- The task
Rewrite the records from the line containing "order: Myrtales" through the end of the records, changing "locality" to "site" and leaving everything else unaltered.

- Extracted data
§

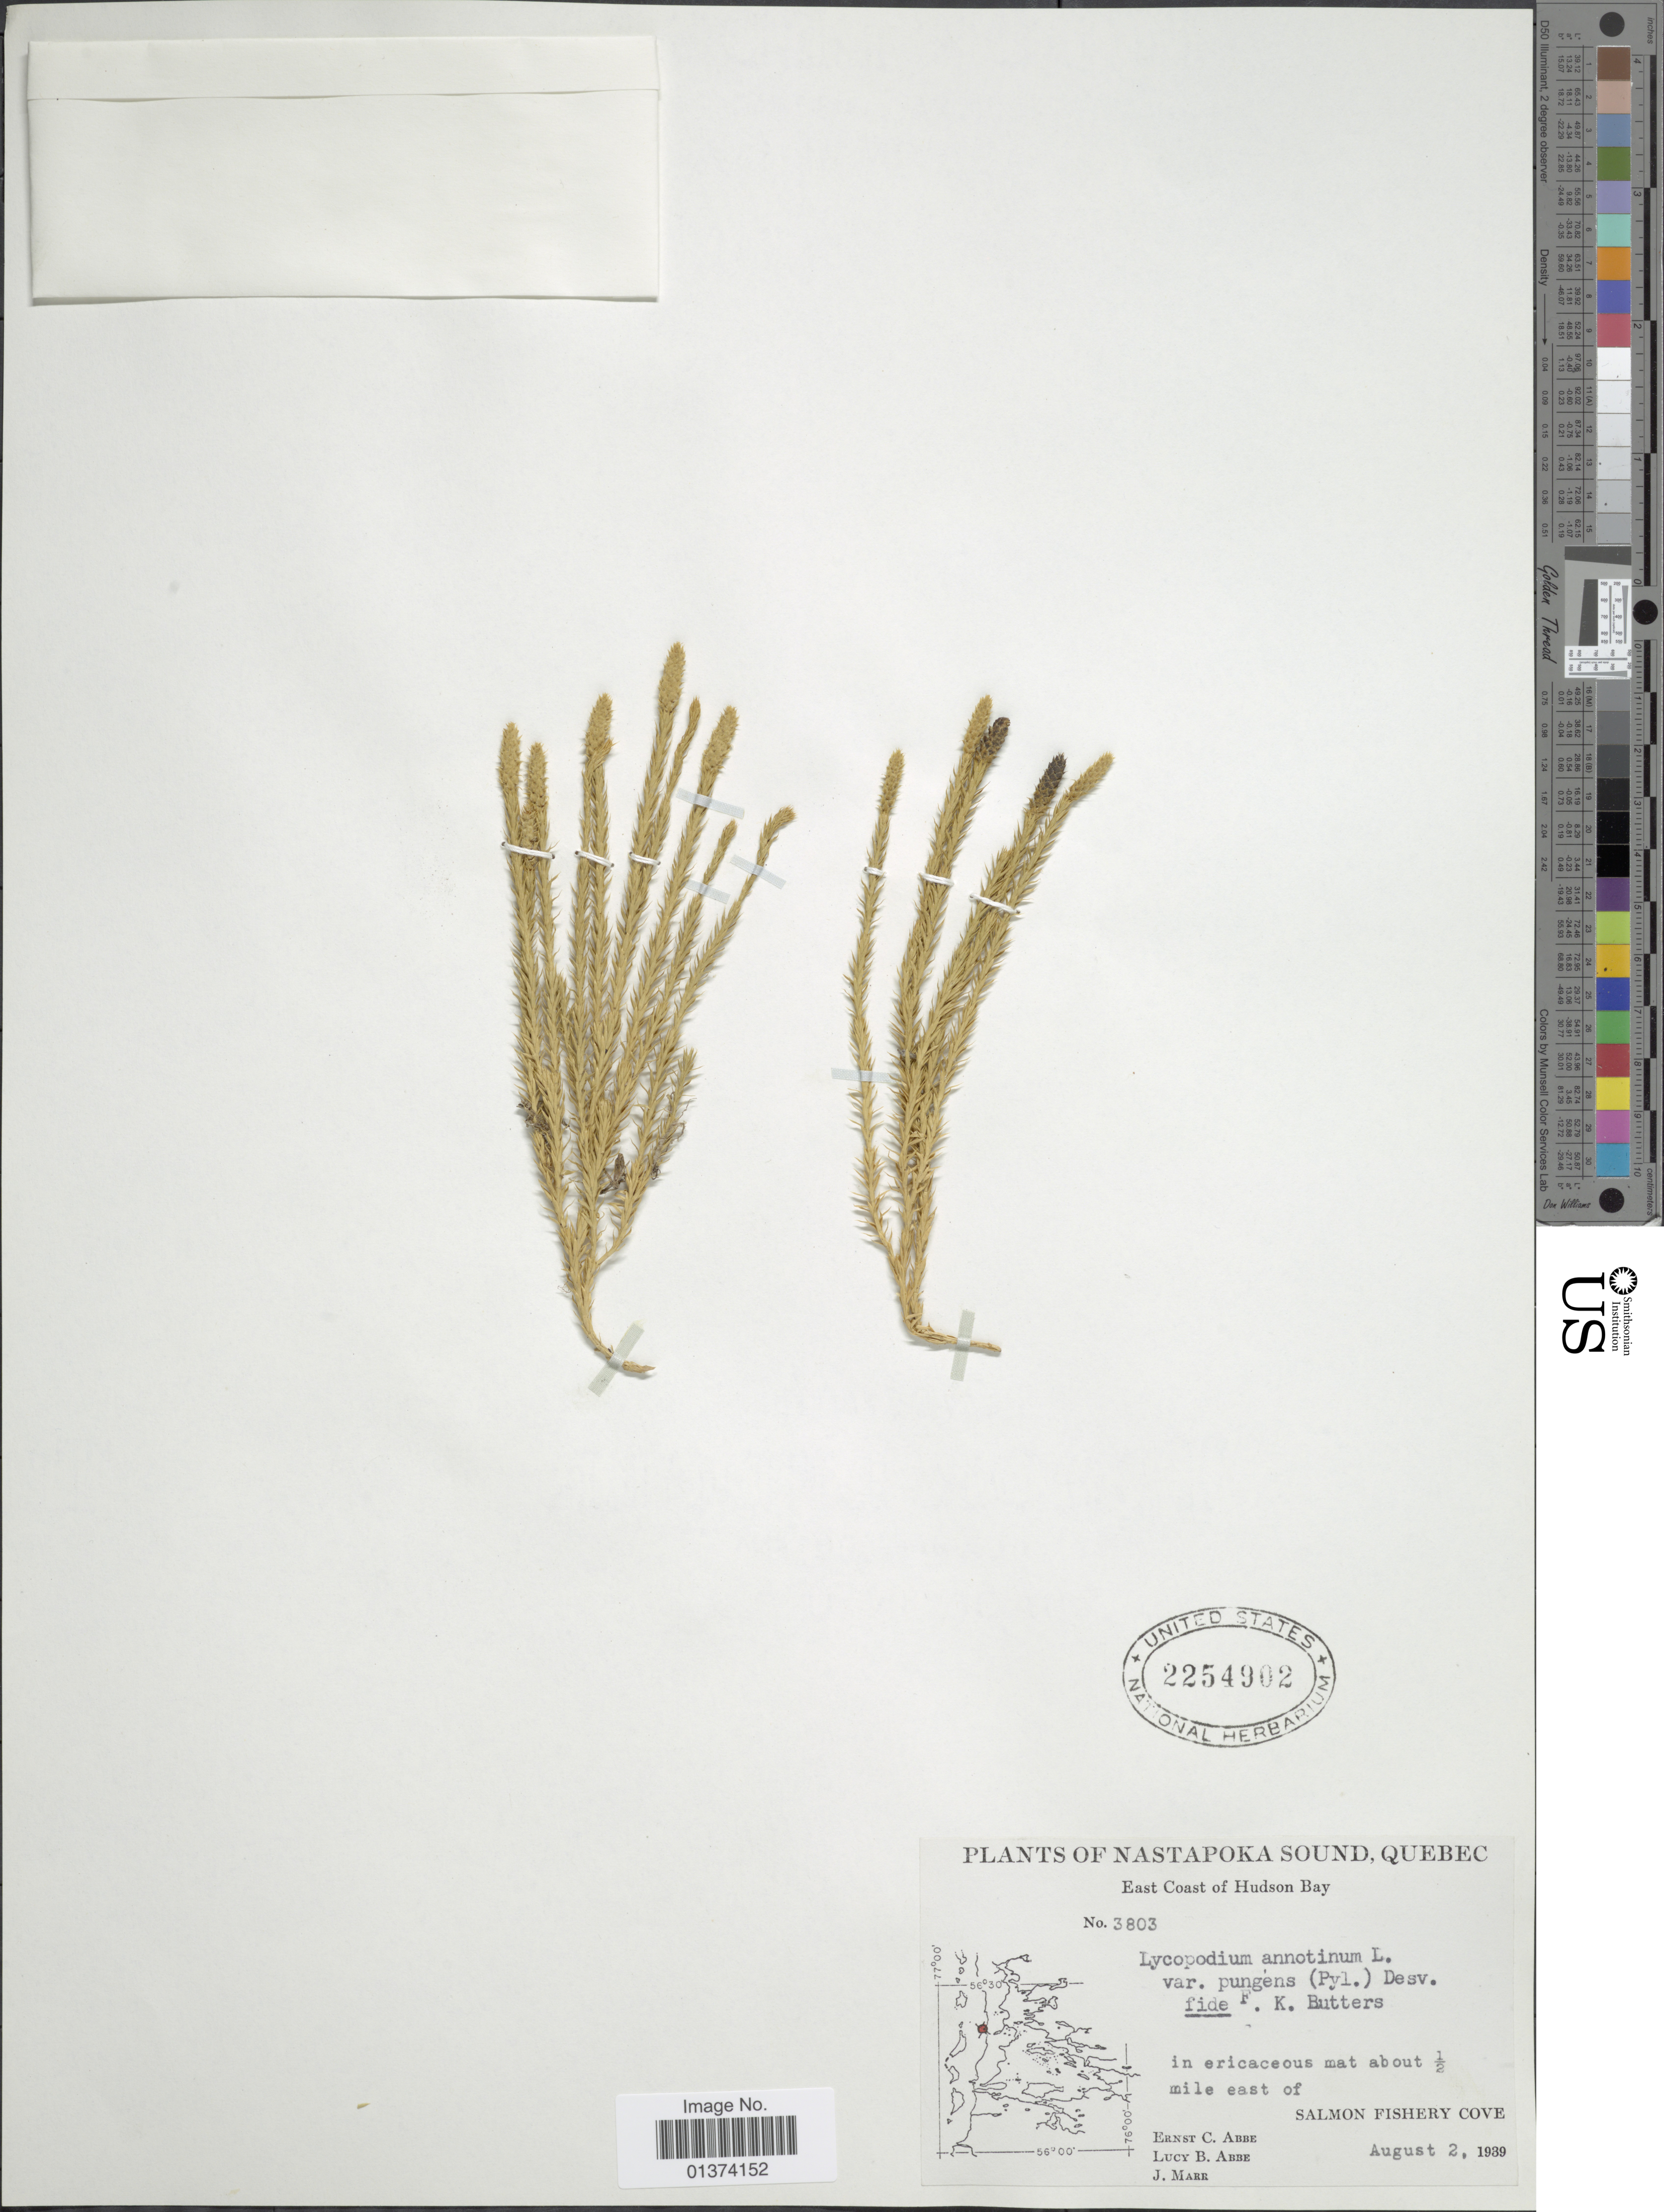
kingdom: Plantae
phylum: Tracheophyta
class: Lycopodiopsida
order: Lycopodiales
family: Lycopodiaceae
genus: Spinulum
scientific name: Spinulum annotinum subsp. annotinum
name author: (L.) A. Haines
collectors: E. C. Abbe, L. B. Abbe & J. Marr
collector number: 3803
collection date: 1939-08-02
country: Canada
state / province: Quebec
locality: Nastapoka Sound, East Coast of Hudson Bay, Salmon Fishery Cove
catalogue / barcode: US 2254902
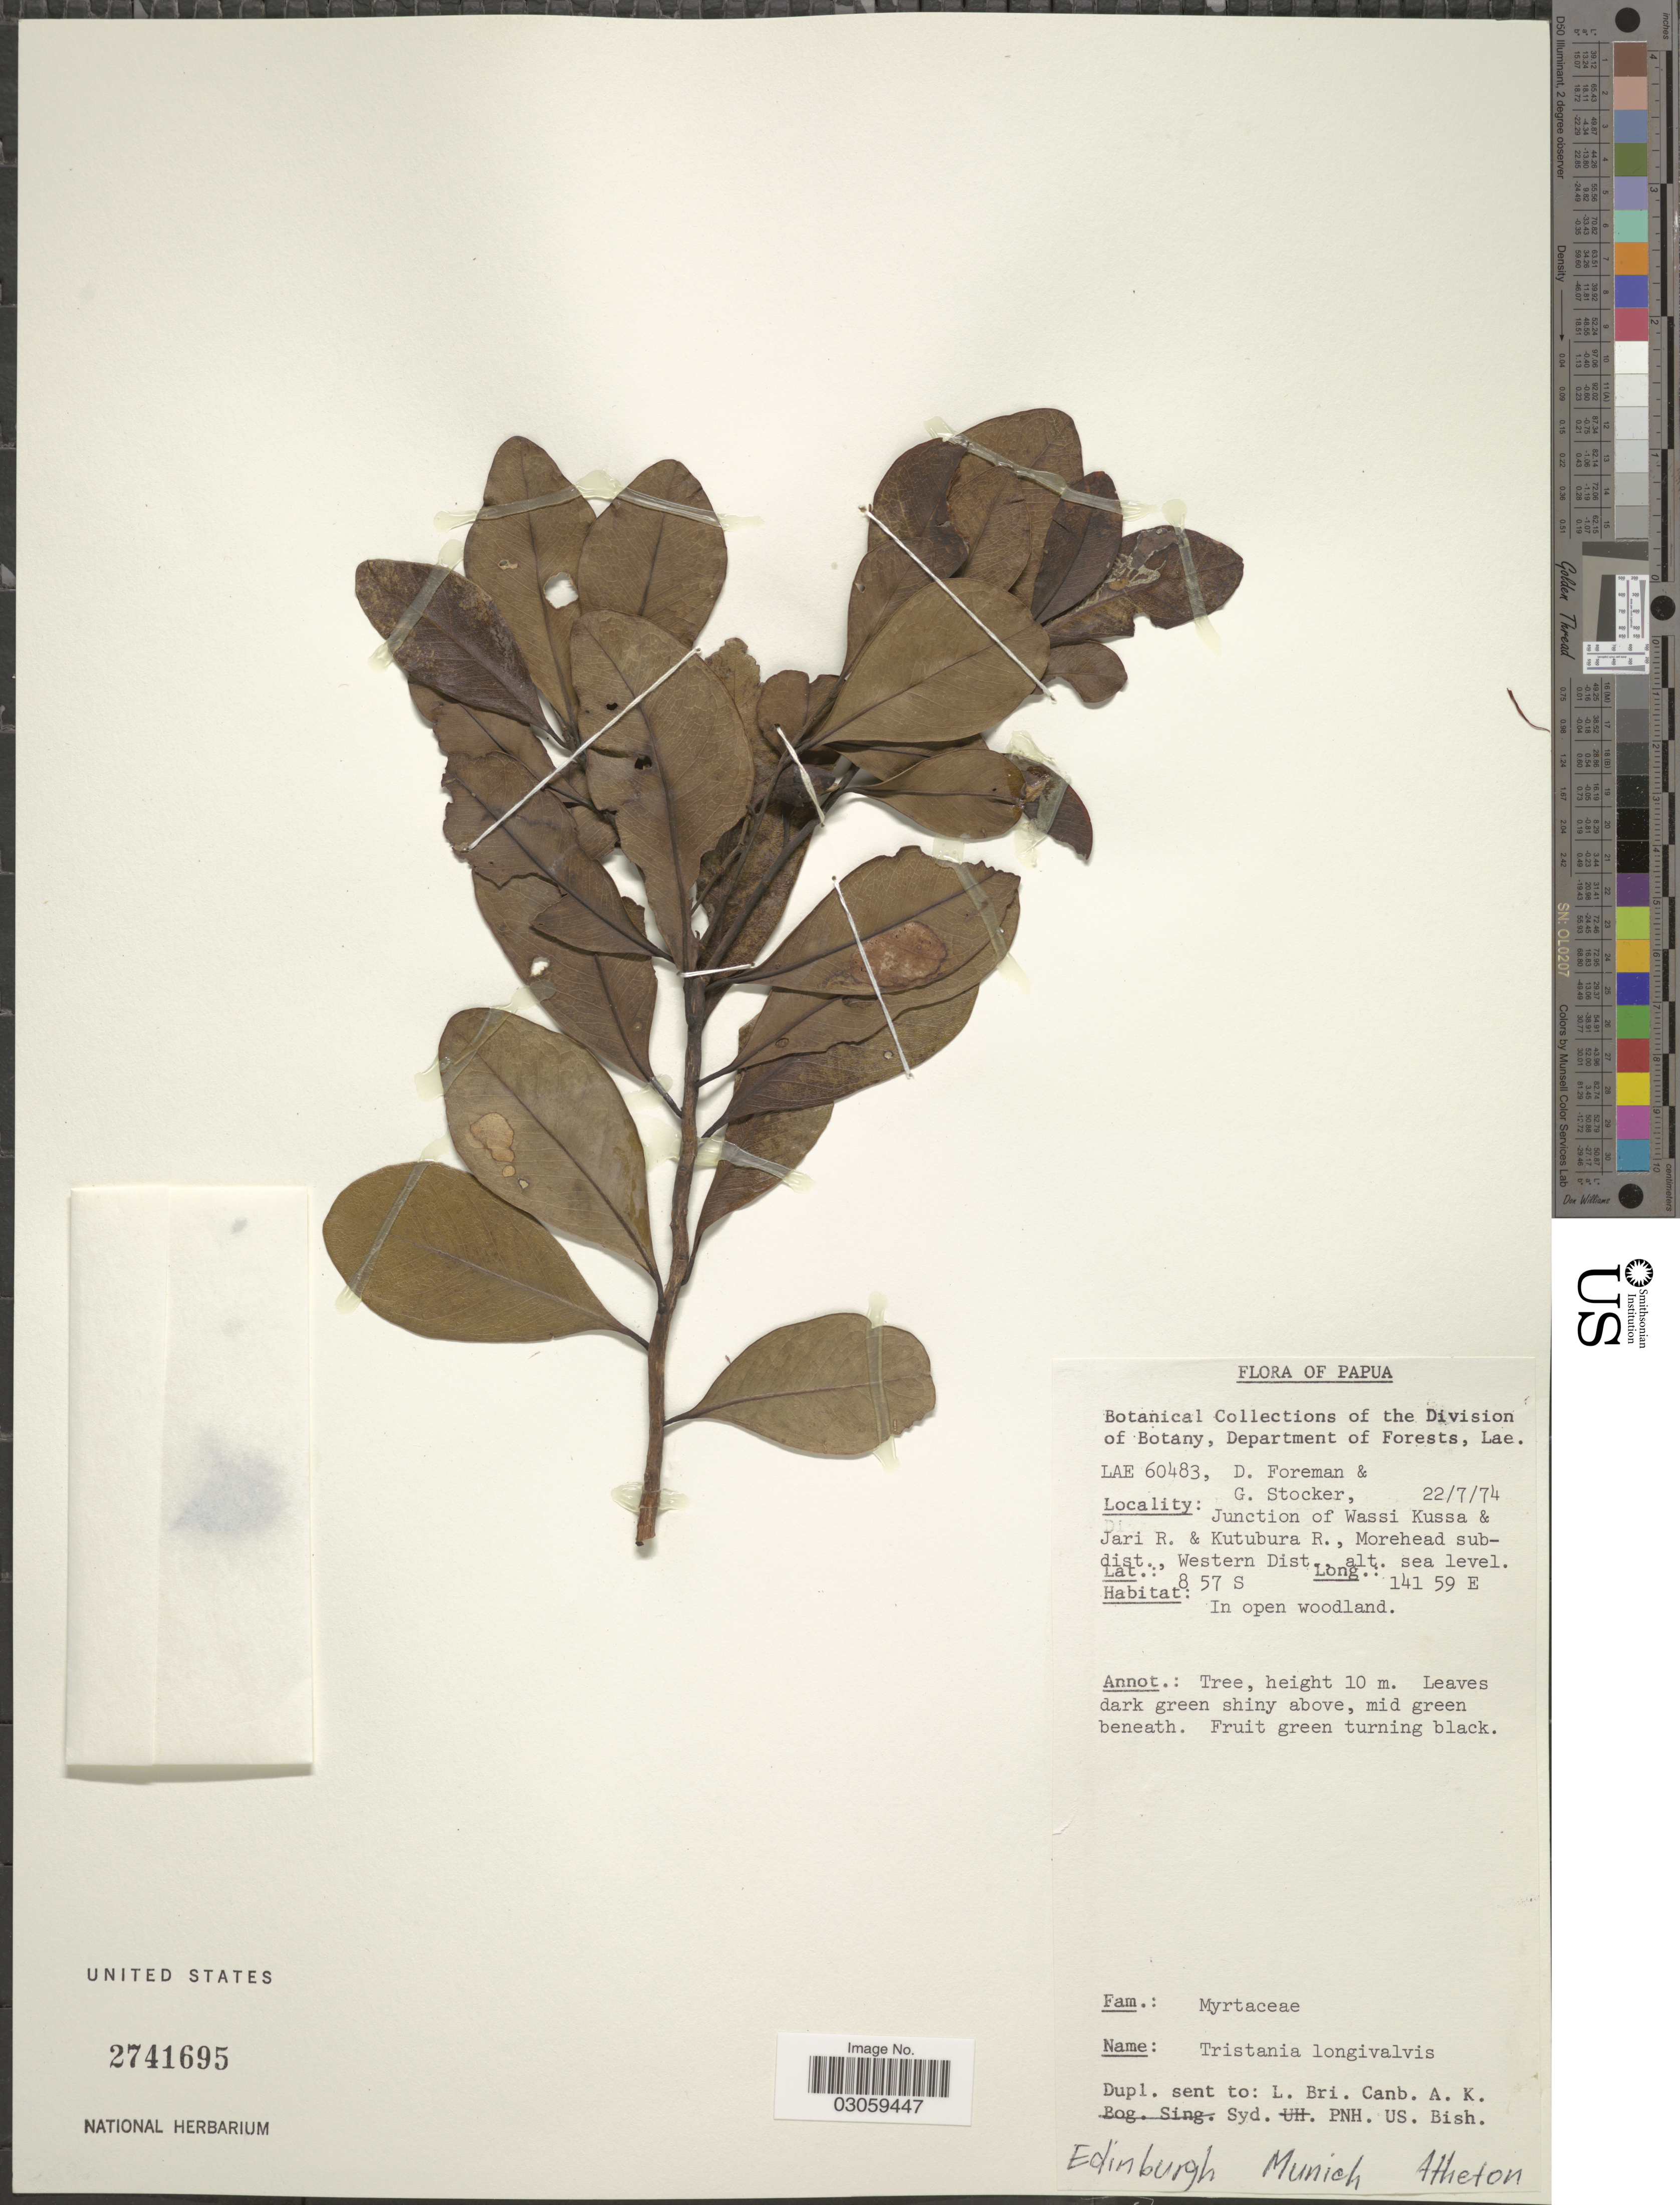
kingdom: Plantae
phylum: Tracheophyta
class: Magnoliopsida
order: Myrtales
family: Myrtaceae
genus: Welchiodendron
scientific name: Welchiodendron longivalve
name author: (F. Muell.) P.G. Wilson & J. T. Waterh.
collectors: D. Foreman & G. Stocker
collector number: LAE60483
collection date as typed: Transcribed d/m/y: 22/7/74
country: Papua New Guinea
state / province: Manus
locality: Junction of Wassi Kussa & Jari R. & Kutubura R., Morehead subdist., Western Dist.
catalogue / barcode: US 2741695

§

- Solution to this exercise
order: Myrtales
family: Myrtaceae
genus: Welchiodendron
scientific name: Welchiodendron longivalve
name author: (F. Muell.) P.G. Wilson & J. T. Waterh.
collectors: D. Foreman & G. Stocker
collector number: LAE60483
collection date as typed: Transcribed d/m/y: 22/7/74
country: Papua New Guinea
state / province: Manus
site: Junction of Wassi Kussa & Jari R. & Kutubura R., Morehead subdist., Western Dist.
catalogue / barcode: US 2741695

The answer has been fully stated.